Menurut Syaikh Nawawi, kalimat Basmalah merupakan kesatuan dari empat kata yang berdiri secara berjajar: بسم, الله, الرحمن, الرحيم. Hal ini sebagai isyarat adanya pertolongan Allah kepada para hamba-Nya yang beriman dari gangguan setan. Sebagaimana firman-Nya:
ثُمَّ لَآَتِيَنَّهُمْ مِنْ بَيْنِ أَيْدِيهِمْ وَمِنْ خَلْفِهِمْ وَعَنْ أَيْمَانِهِمْ وَعَنْ شَمَائِلِهِمْ وَلَا تَجِدُ أَكْثَرَهُمْ شَاكِرِينَ
“Kemudian Saya akan mendatangi mereka dari muka dan dari belakang mereka, dari kanan, dan dari kiri mereka. Dan Engkau tidak akan mendapati kebanyakan mereka bersyukur (taat).” (Qs. Al-A`raf: 17)
Berdasar ayat di atas, menurut Syaikh Nawawi, dengan membaca Basmalah Allah akan memberikan perlindungan dan pengayoman dari segala mara bahaya dan rasa was-was. Di samping itu, sebagai petunjuk bahwa kemaksiatan seseorang berporos pada empat hal: kemaksiatan yang dilakkan secara sembunyi-sembunyi, terang-terangan, di waktu pagi, dan di waktu siang. Dengan membaca Basmalah, dosa aneka kemaksiatan terhapus dan pupus berkat membaca Basmalah.
Lebih lanjut, Syaikh Nawawi memberi arti di balik tiap huruf yang menempel pada kalimat Basmalah ini.
Pertama, Ba` : Barâ-atullah. Artinya jaminan keselamatan kepada orang-orang yang berbahagia dengan iman dalam dadanya. Dalam makna yang lebih dalam, orang beriman tidak boleh alpa dari membaca Basmalah dalam keadaaa apapun, selama perbuatan itu berada dalam kebaikan.
Kedua, Sîn : Satrullah. artinya perlindungan Allah. Makna ini memberi penjelasan bahwa orang mukmin tidak pernah melewatkan tiap langkahnya dengan membaca Basmalah yang dengannya, kala ia bertemu orang yang melawan Allah, ia berlindung dari kebodohannya.
Ketiga, Mîm : mahabbattuhu.
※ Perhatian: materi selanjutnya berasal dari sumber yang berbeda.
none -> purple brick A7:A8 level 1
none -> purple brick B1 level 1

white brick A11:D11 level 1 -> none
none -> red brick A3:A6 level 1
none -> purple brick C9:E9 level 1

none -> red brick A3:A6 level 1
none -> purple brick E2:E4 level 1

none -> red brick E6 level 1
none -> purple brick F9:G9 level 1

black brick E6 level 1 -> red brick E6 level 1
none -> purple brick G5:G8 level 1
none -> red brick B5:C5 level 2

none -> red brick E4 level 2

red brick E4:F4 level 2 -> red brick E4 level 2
Artinya rasa cinta Allah kepada seorang Muslim yang membaca Baslamah.  Seseorang yang ingin memperoleh cinta Allah, tentulah bibirnya tidak kering dari Basmalah.
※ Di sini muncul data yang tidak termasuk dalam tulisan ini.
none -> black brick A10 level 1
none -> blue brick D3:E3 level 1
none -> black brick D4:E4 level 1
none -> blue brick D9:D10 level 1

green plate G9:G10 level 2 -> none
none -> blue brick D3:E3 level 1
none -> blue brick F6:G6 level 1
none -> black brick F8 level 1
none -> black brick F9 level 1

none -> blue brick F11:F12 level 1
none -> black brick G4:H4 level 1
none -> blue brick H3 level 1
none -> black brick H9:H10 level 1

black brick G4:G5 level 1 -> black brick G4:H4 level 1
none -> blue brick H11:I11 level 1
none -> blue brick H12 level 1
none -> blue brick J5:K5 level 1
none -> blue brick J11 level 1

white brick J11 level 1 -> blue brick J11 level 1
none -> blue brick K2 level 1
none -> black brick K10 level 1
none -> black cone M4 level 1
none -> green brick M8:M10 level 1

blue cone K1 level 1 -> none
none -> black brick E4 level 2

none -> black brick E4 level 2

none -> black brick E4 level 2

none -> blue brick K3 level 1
Keempat, Alif : ulfatuhu. Artinya keramahan Allah. Allah itu Maharamah, Mahapengasih lagi Mahapenyayang. Keramahan Allah akan semakin muncul kepada mereka yang membaca Basmalah.
Kelima, Lâm: lathâfatuhu. Artinya kelembutan Allah. Hikmah di balik membaca Basmalah mendapat kenyamanan dan kelembutan dalam hatinya. Sikap dan sifat jelek akan hilang berganti kebaikan dan hati berhias kelembutan.
Keenam, ` : hidâyatuhu. Artinya petunjuk Allah. Seseorang yang membaca Basmalah, akan terbimbing dan terarah dalam naungan hidayah.
Ketujuh, Râ` : ridhwânuhu. Artinya kerelaan Allah. Ridha Allah akan menempel pada sosok insane yang melafalkan Basmalah. Jika Allah telah ridha pada seseorang, tidak ada lagi gunda dan gulana, karena ridha-Nya telah hinggap dalam diri. Pelaku maksiat pun yang membaca Basmalah dengan niat taubat kepada Allah, maka bacaan tersebut menjadi jembatan ridha Allah.
Kedelapan, : Hilmuhu. Artinya Kesabaran Allah. Hikmah ini memberi pelajaran tentang kesabaran Allah pada orang-orang yang berdosa. Mereka yang berbuat aniaya, kezaliman, kegaduhan yang merugikan umat manusia, kekrisuhan, akan tetap memperoleh kesabaran dari Allah dengan bacaan Basmalah.
Kesembilan, Mîm : Minnatuhu. Anugerah Allah. Orang-orang beriman yang membaca Basmalah mendapat anugerah, kebajikan, dan anugerah Allah. Oleh karenanya, setiap perbuatan dan perkataan yang diawali dengan Basmalah, menjadi berkah untuk semua.
Kesepuluh, Nûn : Nûrul Ma`rifah. Artinya cahaya pengetahuan. Dengan kata lain, kalimat basmalah mengandung unsur cahaya Ilahi. Dan cahaya itu diberikan kepada hamba-hamba-Nya yang bertakwa.
Kesebelas, Yâ` : Yadullâh. Artinya tangan (penjagaan) Allah. Allah memberikan penjagaan pada diri orang yang membaca basmalah. Bacalah pada saat di rumah, kendaraan, tempat kerja, dan di mana saja. Dengan membaca tersebut, Allah turunkan penjagaan  dan pengayoman kepadanya.